Could you restate the entries below word for word and leave the images out?

-- -- --

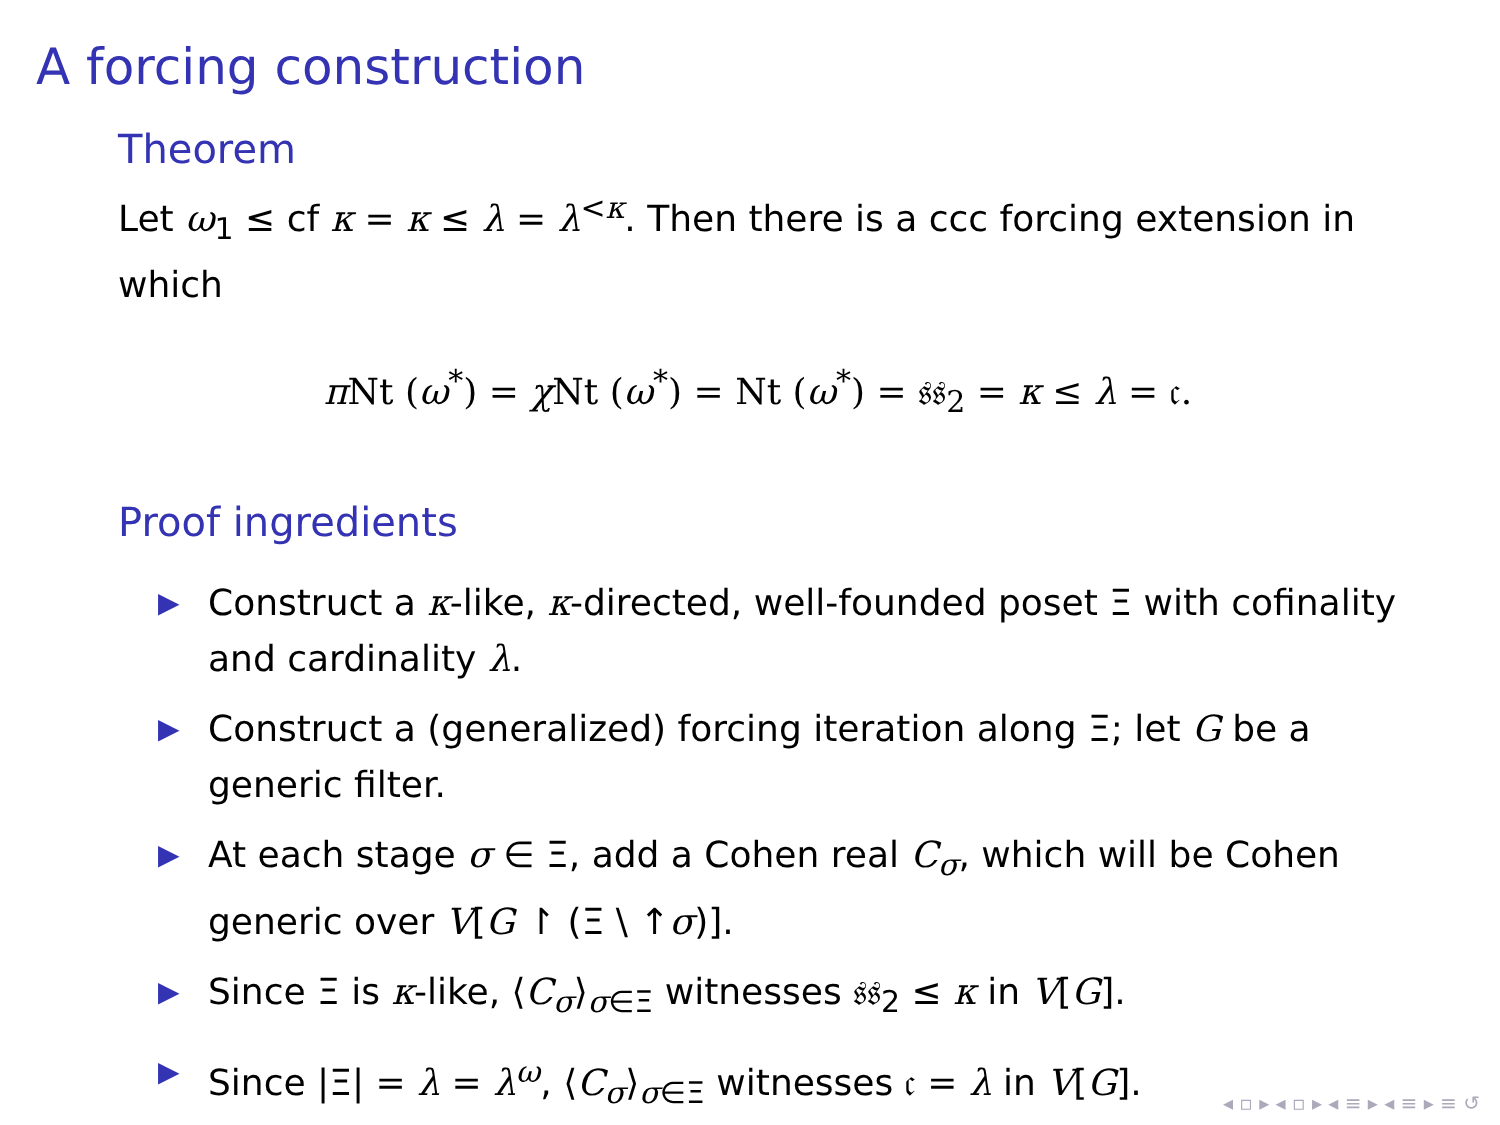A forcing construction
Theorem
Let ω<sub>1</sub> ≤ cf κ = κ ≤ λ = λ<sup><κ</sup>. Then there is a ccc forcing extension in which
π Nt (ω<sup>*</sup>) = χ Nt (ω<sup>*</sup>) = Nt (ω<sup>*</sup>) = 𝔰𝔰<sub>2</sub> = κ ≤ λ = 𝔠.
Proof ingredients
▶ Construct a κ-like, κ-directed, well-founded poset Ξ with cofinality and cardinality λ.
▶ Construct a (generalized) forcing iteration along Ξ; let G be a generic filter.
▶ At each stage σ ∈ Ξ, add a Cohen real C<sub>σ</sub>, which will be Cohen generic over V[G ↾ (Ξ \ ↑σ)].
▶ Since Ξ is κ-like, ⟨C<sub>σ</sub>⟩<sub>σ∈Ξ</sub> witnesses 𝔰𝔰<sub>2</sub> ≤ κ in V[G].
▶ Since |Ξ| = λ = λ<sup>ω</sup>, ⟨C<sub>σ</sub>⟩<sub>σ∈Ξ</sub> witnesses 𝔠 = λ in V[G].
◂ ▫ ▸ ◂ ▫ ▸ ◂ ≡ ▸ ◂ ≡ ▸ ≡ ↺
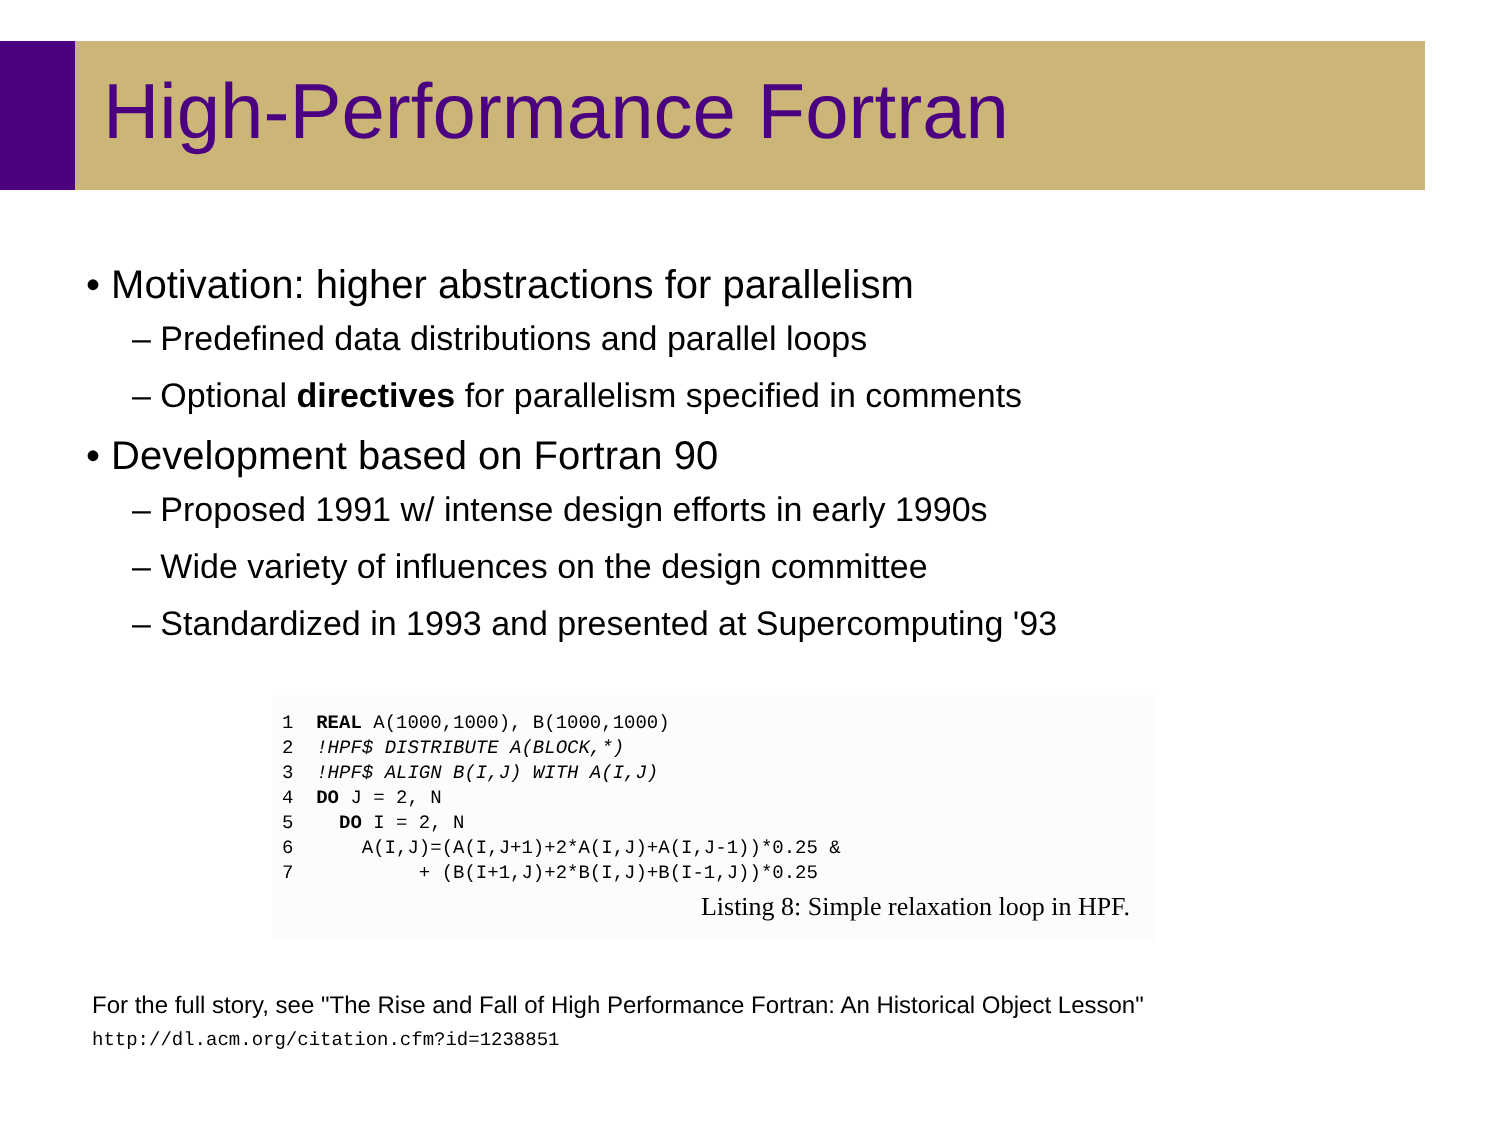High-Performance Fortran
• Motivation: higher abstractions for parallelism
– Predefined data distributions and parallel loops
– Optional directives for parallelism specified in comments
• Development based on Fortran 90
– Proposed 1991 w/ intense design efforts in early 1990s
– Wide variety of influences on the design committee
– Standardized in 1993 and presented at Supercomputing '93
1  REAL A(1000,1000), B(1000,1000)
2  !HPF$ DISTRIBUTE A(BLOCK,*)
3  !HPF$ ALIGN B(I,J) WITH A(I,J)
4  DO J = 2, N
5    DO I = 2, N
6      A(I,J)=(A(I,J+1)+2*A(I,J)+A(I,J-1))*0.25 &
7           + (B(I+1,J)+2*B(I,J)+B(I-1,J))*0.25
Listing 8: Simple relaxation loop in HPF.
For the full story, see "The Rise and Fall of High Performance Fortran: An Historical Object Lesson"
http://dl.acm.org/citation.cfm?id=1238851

-- -- --

Solved exercise ▸
A forcing construction
Theorem
Let ω<sub>1</sub> ≤ cf κ = κ ≤ λ = λ<sup><κ</sup>. Then there is a ccc forcing extension in which
π Nt (ω<sup>*</sup>) = χ Nt (ω<sup>*</sup>) = Nt (ω<sup>*</sup>) = 𝔰𝔰<sub>2</sub> = κ ≤ λ = 𝔠.
Proof ingredients
▶ Construct a κ-like, κ-directed, well-founded poset Ξ with cofinality and cardinality λ.
▶ Construct a (generalized) forcing iteration along Ξ; let G be a generic filter.
▶ At each stage σ ∈ Ξ, add a Cohen real C<sub>σ</sub>, which will be Cohen generic over V[G ↾ (Ξ \ ↑σ)].
▶ Since Ξ is κ-like, ⟨C<sub>σ</sub>⟩<sub>σ∈Ξ</sub> witnesses 𝔰𝔰<sub>2</sub> ≤ κ in V[G].
▶ Since |Ξ| = λ = λ<sup>ω</sup>, ⟨C<sub>σ</sub>⟩<sub>σ∈Ξ</sub> witnesses 𝔠 = λ in V[G].
◂ ▫ ▸ ◂ ▫ ▸ ◂ ≡ ▸ ◂ ≡ ▸ ≡ ↺
High-Performance Fortran
• Motivation: higher abstractions for parallelism
– Predefined data distributions and parallel loops
– Optional directives for parallelism specified in comments
• Development based on Fortran 90
– Proposed 1991 w/ intense design efforts in early 1990s
– Wide variety of influences on the design committee
– Standardized in 1993 and presented at Supercomputing '93
1  REAL A(1000,1000), B(1000,1000)
2  !HPF$ DISTRIBUTE A(BLOCK,*)
3  !HPF$ ALIGN B(I,J) WITH A(I,J)
4  DO J = 2, N
5    DO I = 2, N
6      A(I,J)=(A(I,J+1)+2*A(I,J)+A(I,J-1))*0.25 &
7           + (B(I+1,J)+2*B(I,J)+B(I-1,J))*0.25
Listing 8: Simple relaxation loop in HPF.
For the full story, see "The Rise and Fall of High Performance Fortran: An Historical Object Lesson"
http://dl.acm.org/citation.cfm?id=1238851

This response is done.